Detected change data
▬▬▬▬▬▬

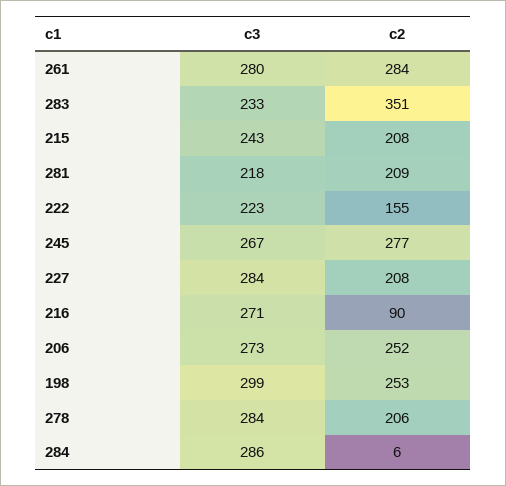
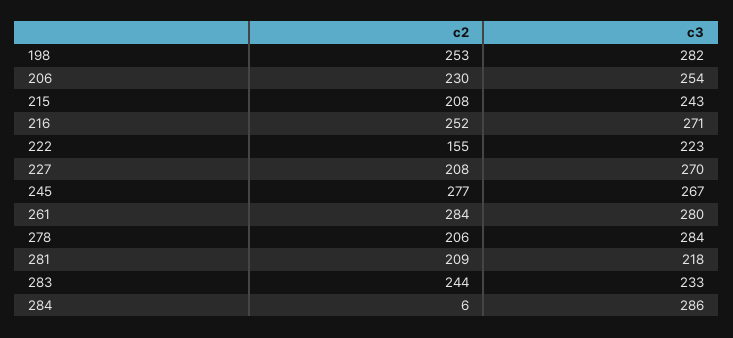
c2, 283: 351 -> 244
c3, 227: 284 -> 270
c2, 216: 90 -> 252
c3, 206: 273 -> 254
c2, 206: 252 -> 230
c3, 198: 299 -> 282

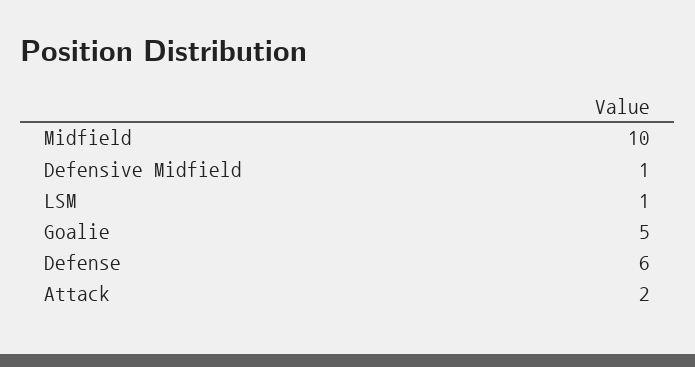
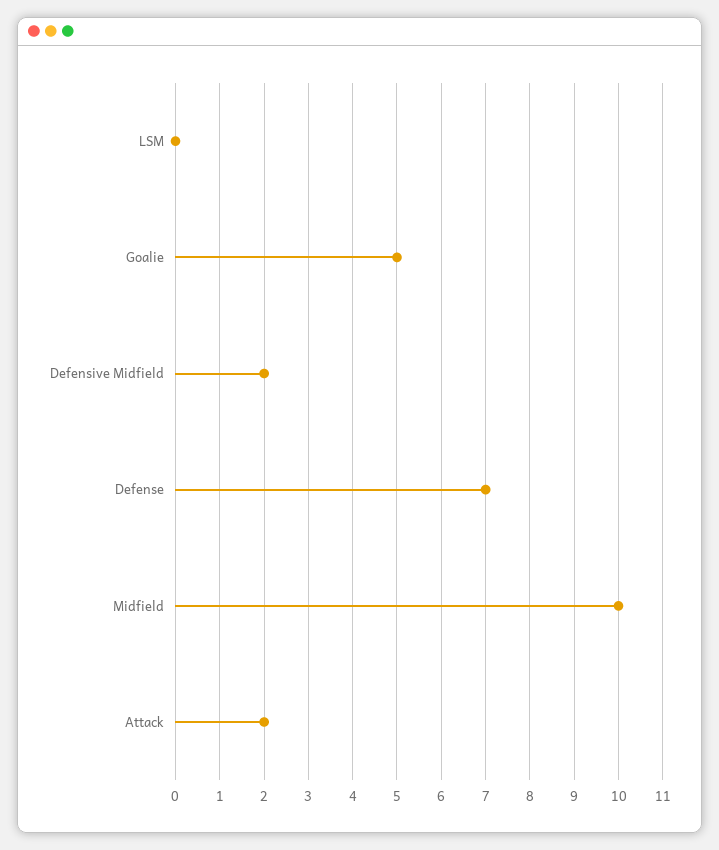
Defensive Midfield: 1 -> 2
LSM: 1 -> 0
Defense: 6 -> 7

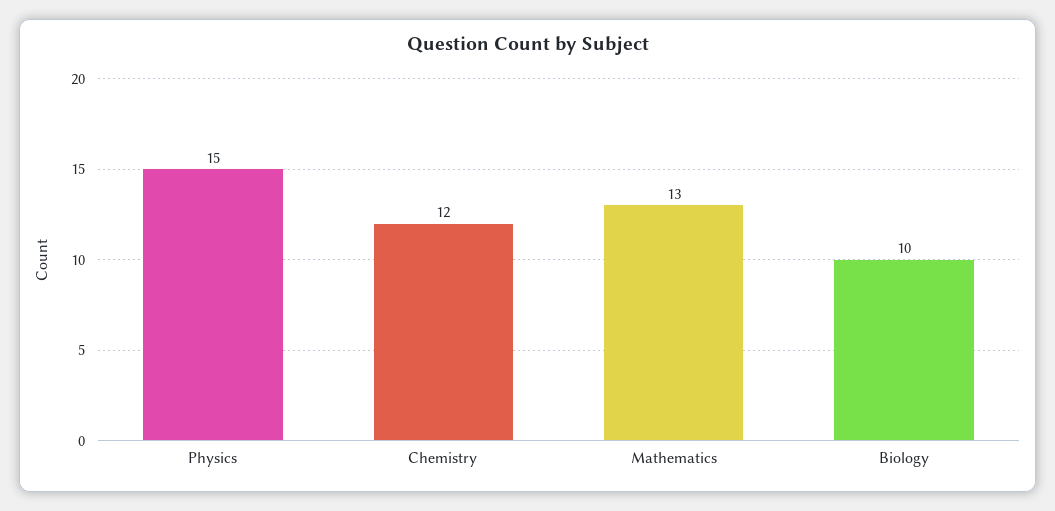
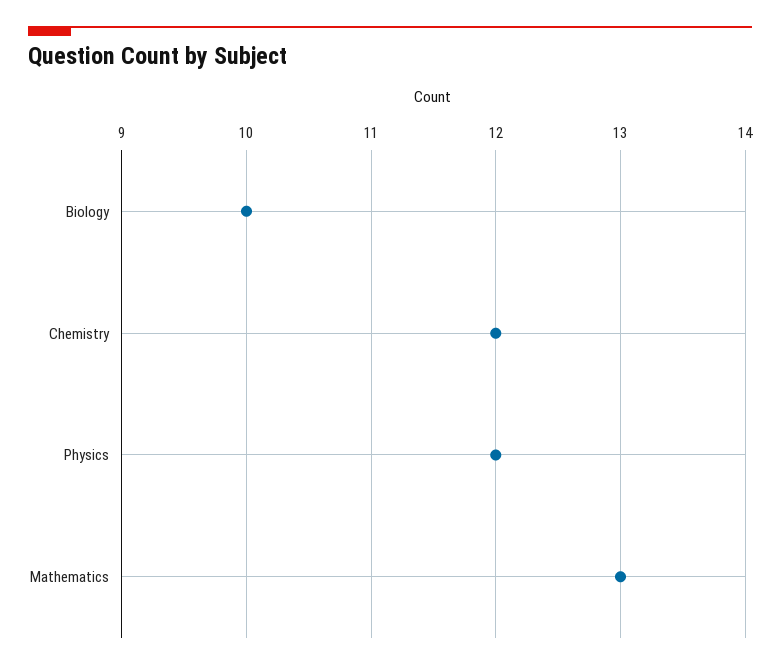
Physics: 15 -> 12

▬▬▬▬▬▬

Please reproduce, word for word, only the lines from the line that holds "c2, 216: 90 -> 252" through the final line of the entries above, omitting any pictures.

c2, 216: 90 -> 252
c3, 206: 273 -> 254
c2, 206: 252 -> 230
c3, 198: 299 -> 282

Defensive Midfield: 1 -> 2
LSM: 1 -> 0
Defense: 6 -> 7

Physics: 15 -> 12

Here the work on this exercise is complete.